Task brief:
The pictures in the data below are to be omitted; all else must be duplicated exactly.

Source data:

++++++++++++++++++++

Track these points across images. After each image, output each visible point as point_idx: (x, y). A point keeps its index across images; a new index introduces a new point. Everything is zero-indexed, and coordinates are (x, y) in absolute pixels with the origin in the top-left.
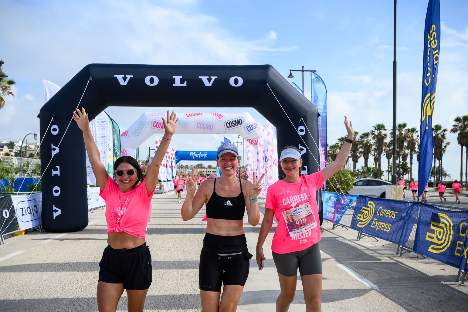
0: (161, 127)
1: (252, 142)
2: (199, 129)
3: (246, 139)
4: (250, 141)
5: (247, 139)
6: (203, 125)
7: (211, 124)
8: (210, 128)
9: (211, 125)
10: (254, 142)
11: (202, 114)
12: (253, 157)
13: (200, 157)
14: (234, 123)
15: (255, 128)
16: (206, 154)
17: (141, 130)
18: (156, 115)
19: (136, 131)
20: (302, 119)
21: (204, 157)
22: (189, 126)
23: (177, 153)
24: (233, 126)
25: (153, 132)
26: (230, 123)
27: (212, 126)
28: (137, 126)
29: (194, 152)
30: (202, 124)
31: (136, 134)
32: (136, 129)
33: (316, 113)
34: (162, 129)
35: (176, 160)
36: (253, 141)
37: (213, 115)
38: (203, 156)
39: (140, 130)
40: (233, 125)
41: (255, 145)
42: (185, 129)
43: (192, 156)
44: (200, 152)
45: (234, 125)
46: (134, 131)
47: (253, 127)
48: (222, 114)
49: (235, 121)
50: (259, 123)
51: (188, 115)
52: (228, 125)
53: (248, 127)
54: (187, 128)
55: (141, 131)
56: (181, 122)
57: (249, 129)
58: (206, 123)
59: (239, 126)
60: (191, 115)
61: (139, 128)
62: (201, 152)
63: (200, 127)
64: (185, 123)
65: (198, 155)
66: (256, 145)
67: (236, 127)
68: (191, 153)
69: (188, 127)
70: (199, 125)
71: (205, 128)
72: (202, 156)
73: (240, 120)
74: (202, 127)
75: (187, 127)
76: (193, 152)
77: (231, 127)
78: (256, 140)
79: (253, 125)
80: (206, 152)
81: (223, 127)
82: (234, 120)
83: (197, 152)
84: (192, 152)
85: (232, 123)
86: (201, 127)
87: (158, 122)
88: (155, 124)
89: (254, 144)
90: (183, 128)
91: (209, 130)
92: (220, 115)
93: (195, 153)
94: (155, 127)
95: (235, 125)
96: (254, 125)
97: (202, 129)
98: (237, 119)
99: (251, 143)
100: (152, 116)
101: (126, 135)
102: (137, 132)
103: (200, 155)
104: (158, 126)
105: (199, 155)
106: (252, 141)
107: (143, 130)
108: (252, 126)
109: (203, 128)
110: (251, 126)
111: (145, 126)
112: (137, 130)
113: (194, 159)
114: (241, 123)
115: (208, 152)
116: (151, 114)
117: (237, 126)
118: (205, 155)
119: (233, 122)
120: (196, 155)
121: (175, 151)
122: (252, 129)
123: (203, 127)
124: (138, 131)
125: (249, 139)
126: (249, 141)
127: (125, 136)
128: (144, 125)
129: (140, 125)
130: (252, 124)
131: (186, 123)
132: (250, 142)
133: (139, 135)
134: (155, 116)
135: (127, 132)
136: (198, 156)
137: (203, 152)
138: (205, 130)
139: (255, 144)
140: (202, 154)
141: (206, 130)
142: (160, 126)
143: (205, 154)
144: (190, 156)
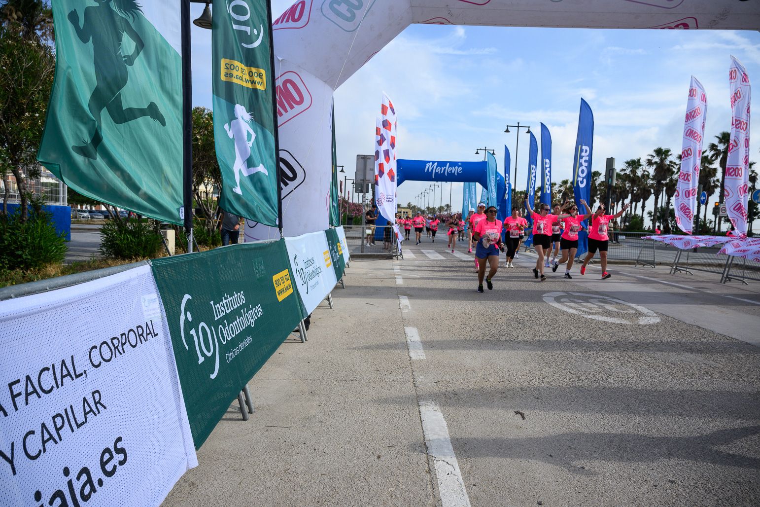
13: (446, 175)
16: (461, 168)
21: (456, 174)
23: (400, 164)
29: (433, 162)
35: (397, 178)
38: (453, 172)
43: (430, 171)
44: (446, 163)
62: (448, 164)
65: (443, 169)
68: (427, 164)
72: (451, 171)
76: (431, 163)
80: (460, 164)
83: (442, 164)
84: (429, 162)
93: (436, 164)
103: (448, 169)
105: (445, 170)
113: (433, 177)
115: (464, 164)
118: (457, 170)
120: (438, 170)
136: (442, 172)
137: (453, 164)
143: (457, 167)
144: (426, 171)
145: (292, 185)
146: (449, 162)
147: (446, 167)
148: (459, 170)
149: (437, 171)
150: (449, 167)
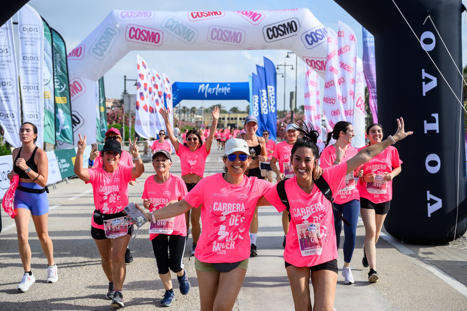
0: (143, 38)
1: (317, 66)
2: (216, 41)
3: (305, 59)
4: (313, 62)
5: (307, 60)
6: (223, 33)
7: (237, 31)
8: (235, 40)
9: (239, 33)
10: (320, 65)
11: (220, 13)
12: (318, 93)
13: (217, 94)
14: (282, 28)
15: (321, 37)
16: (229, 89)
17: (107, 44)
18: (135, 15)
19: (98, 46)
20: (429, 16)
21: (225, 94)
22: (196, 36)
23: (175, 86)
24: (279, 36)
25: (130, 49)
26: (275, 29)
27: (239, 35)
28: (100, 37)
29: (206, 84)
30: (220, 32)
31: (98, 51)
32: (97, 42)
33: (458, 5)
34: (145, 42)
35: (173, 100)
36: (318, 63)
37: (241, 14)
38: (223, 92)
39: (104, 45)
40: (280, 32)
41: (321, 71)
42: (190, 41)
43: (203, 91)
44: (216, 84)
45: (282, 33)
46: (94, 46)
47: (318, 36)
48: (258, 13)
49: (284, 25)
50: (329, 30)
51: (195, 15)
52: (271, 33)
53: (308, 37)
54: (193, 40)
55: (106, 46)
56: (181, 29)
57: (310, 39)
58: (229, 30)
59: (290, 34)
60: (200, 15)
61: (104, 40)
62: (218, 85)
63: (217, 37)
64: (189, 30)
65: (214, 89)
66: (323, 71)
67: (285, 36)
68: (201, 86)
69: (194, 38)
70: (215, 34)
71: (227, 40)
72: (221, 91)
73: (293, 23)
74: (221, 38)
75: (192, 38)
76: (203, 85)
77: (276, 37)
78: (325, 60)
79: (318, 32)
80: (229, 85)
81: (260, 37)
82: (282, 23)
83: (213, 85)
84: (202, 84)
85: (278, 29)
86: (219, 38)
87: (138, 29)
88: (133, 33)
89: (319, 69)
90: (185, 40)
91: (235, 43)
92: (255, 15)
93: (208, 85)
94: (132, 38)
95: (284, 33)
96: (320, 33)
97: (221, 41)
98: (288, 21)
99: (314, 66)
100: (127, 18)
101: (78, 54)
102: (99, 48)
103: (218, 89)
104: (137, 37)
105: (215, 90)
106: (316, 63)
107: (111, 44)
108: (316, 34)
109: (223, 40)
110: (313, 35)
111: (114, 36)
112: (100, 44)
113: (206, 96)
114: (295, 29)
116: (124, 14)
117: (288, 35)
118: (226, 90)
119: (280, 27)
120: (210, 90)
121: (172, 83)
122: (316, 40)
123: (223, 37)
124: (102, 46)
125: (310, 59)
126: (310, 63)
127: (78, 56)
128: (113, 34)
129: (104, 35)
130: (316, 31)
131: (192, 30)
132: (311, 65)
133: (103, 54)
134: (132, 18)
135: (81, 48)
136: (213, 92)
137: (223, 85)
138: (227, 42)
139: (321, 68)
140: (220, 89)
141: (229, 43)
142: (141, 36)
143: (226, 88)
144: (199, 91)
145: (78, 126)
146: (220, 83)
147: (216, 87)
148: (228, 90)
149: (209, 92)
150: (219, 87)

++++++++++++++++++++

Answer for the task:
Track these points across images. After each image, output each visible point as point_idx: (x, y). A point keeps its index across images; a new index introduces a new point. Everything is zero-indexed, and coordinates are (x, y) in absolute pixels with the origin in the top-left.
0: (161, 127)
1: (252, 142)
2: (199, 129)
3: (246, 139)
4: (250, 141)
5: (247, 139)
6: (203, 125)
7: (211, 124)
8: (210, 128)
9: (211, 125)
10: (254, 142)
11: (202, 114)
12: (253, 157)
13: (200, 157)
14: (234, 123)
15: (255, 128)
16: (206, 154)
17: (141, 130)
18: (156, 115)
19: (136, 131)
20: (302, 119)
21: (204, 157)
22: (189, 126)
23: (177, 153)
24: (233, 126)
25: (153, 132)
26: (230, 123)
27: (212, 126)
28: (137, 126)
29: (194, 152)
30: (202, 124)
31: (136, 134)
32: (136, 129)
33: (316, 113)
34: (162, 129)
35: (176, 160)
36: (253, 141)
37: (213, 115)
38: (203, 156)
39: (140, 130)
40: (233, 125)
41: (255, 145)
42: (185, 129)
43: (192, 156)
44: (200, 152)
45: (234, 125)
46: (134, 131)
47: (253, 127)
48: (222, 114)
49: (235, 121)
50: (259, 123)
51: (188, 115)
52: (228, 125)
53: (248, 127)
54: (187, 128)
55: (141, 131)
56: (181, 122)
57: (249, 129)
58: (206, 123)
59: (239, 126)
60: (191, 115)
61: (139, 128)
62: (201, 152)
63: (200, 127)
64: (185, 123)
65: (198, 155)
66: (256, 145)
67: (236, 127)
68: (191, 153)
69: (188, 127)
70: (199, 125)
71: (205, 128)
72: (202, 156)
73: (240, 120)
74: (202, 127)
75: (187, 127)
76: (193, 152)
77: (231, 127)
78: (256, 140)
79: (253, 125)
80: (206, 152)
81: (223, 127)
82: (234, 120)
83: (197, 152)
84: (192, 152)
85: (232, 123)
86: (201, 127)
87: (158, 122)
88: (155, 124)
89: (254, 144)
90: (183, 128)
91: (209, 130)
92: (220, 115)
93: (195, 153)
94: (155, 127)
95: (235, 125)
96: (254, 125)
97: (202, 129)
98: (237, 119)
99: (251, 143)
100: (152, 116)
101: (126, 135)
102: (137, 132)
103: (200, 155)
104: (158, 126)
105: (199, 155)
106: (252, 141)
107: (143, 130)
108: (252, 126)
109: (203, 128)
110: (251, 126)
111: (145, 126)
112: (137, 130)
113: (194, 159)
114: (241, 123)
115: (208, 152)
116: (151, 114)
117: (237, 126)
118: (205, 155)
119: (233, 122)
120: (196, 155)
121: (175, 151)
122: (252, 129)
123: (203, 127)
124: (138, 131)
125: (249, 139)
126: (249, 141)
127: (125, 136)
128: (144, 125)
129: (140, 125)
130: (252, 124)
131: (186, 123)
132: (250, 142)
133: (139, 135)
134: (155, 116)
135: (127, 132)
136: (198, 156)
137: (203, 152)
138: (205, 130)
139: (255, 144)
140: (202, 154)
141: (206, 130)
142: (160, 126)
143: (205, 154)
144: (190, 156)
13: (446, 175)
16: (461, 168)
21: (456, 174)
23: (400, 164)
29: (433, 162)
35: (397, 178)
38: (453, 172)
43: (430, 171)
44: (446, 163)
62: (448, 164)
65: (443, 169)
68: (427, 164)
72: (451, 171)
76: (431, 163)
80: (460, 164)
83: (442, 164)
84: (429, 162)
93: (436, 164)
103: (448, 169)
105: (445, 170)
113: (433, 177)
115: (464, 164)
118: (457, 170)
120: (438, 170)
136: (442, 172)
137: (453, 164)
143: (457, 167)
144: (426, 171)
145: (292, 185)
146: (449, 162)
147: (446, 167)
148: (459, 170)
149: (437, 171)
150: (449, 167)
0: (143, 38)
1: (317, 66)
2: (216, 41)
3: (305, 59)
4: (313, 62)
5: (307, 60)
6: (223, 33)
7: (237, 31)
8: (235, 40)
9: (239, 33)
10: (320, 65)
11: (220, 13)
12: (318, 93)
13: (217, 94)
14: (282, 28)
15: (321, 37)
16: (229, 89)
17: (107, 44)
18: (135, 15)
19: (98, 46)
20: (429, 16)
21: (225, 94)
22: (196, 36)
23: (175, 86)
24: (279, 36)
25: (130, 49)
26: (275, 29)
27: (239, 35)
28: (100, 37)
29: (206, 84)
30: (220, 32)
31: (98, 51)
32: (97, 42)
33: (458, 5)
34: (145, 42)
35: (173, 100)
36: (318, 63)
37: (241, 14)
38: (223, 92)
39: (104, 45)
40: (280, 32)
41: (321, 71)
42: (190, 41)
43: (203, 91)
44: (216, 84)
45: (282, 33)
46: (94, 46)
47: (318, 36)
48: (258, 13)
49: (284, 25)
50: (329, 30)
51: (195, 15)
52: (271, 33)
53: (308, 37)
54: (193, 40)
55: (106, 46)
56: (181, 29)
57: (310, 39)
58: (229, 30)
59: (290, 34)
60: (200, 15)
61: (104, 40)
62: (218, 85)
63: (217, 37)
64: (189, 30)
65: (214, 89)
66: (323, 71)
67: (285, 36)
68: (201, 86)
69: (194, 38)
70: (215, 34)
71: (227, 40)
72: (221, 91)
73: (293, 23)
74: (221, 38)
75: (192, 38)
76: (203, 85)
77: (276, 37)
78: (325, 60)
79: (318, 32)
80: (229, 85)
81: (260, 37)
82: (282, 23)
83: (213, 85)
84: (202, 84)
85: (278, 29)
86: (219, 38)
87: (138, 29)
88: (133, 33)
89: (319, 69)
90: (185, 40)
91: (235, 43)
92: (255, 15)
93: (208, 85)
94: (132, 38)
95: (284, 33)
96: (320, 33)
97: (221, 41)
98: (288, 21)
99: (314, 66)
100: (127, 18)
101: (78, 54)
102: (99, 48)
103: (218, 89)
104: (137, 37)
105: (215, 90)
106: (316, 63)
107: (111, 44)
108: (316, 34)
109: (223, 40)
110: (313, 35)
111: (114, 36)
112: (100, 44)
113: (206, 96)
114: (295, 29)
116: (124, 14)
117: (288, 35)
118: (226, 90)
119: (280, 27)
120: (210, 90)
121: (172, 83)
122: (316, 40)
123: (223, 37)
124: (102, 46)
125: (310, 59)
126: (310, 63)
127: (78, 56)
128: (113, 34)
129: (104, 35)
130: (316, 31)
131: (192, 30)
132: (311, 65)
133: (103, 54)
134: (132, 18)
135: (81, 48)
136: (213, 92)
137: (223, 85)
138: (227, 42)
139: (321, 68)
140: (220, 89)
141: (229, 43)
142: (141, 36)
143: (226, 88)
144: (199, 91)
145: (78, 126)
146: (220, 83)
147: (216, 87)
148: (228, 90)
149: (209, 92)
150: (219, 87)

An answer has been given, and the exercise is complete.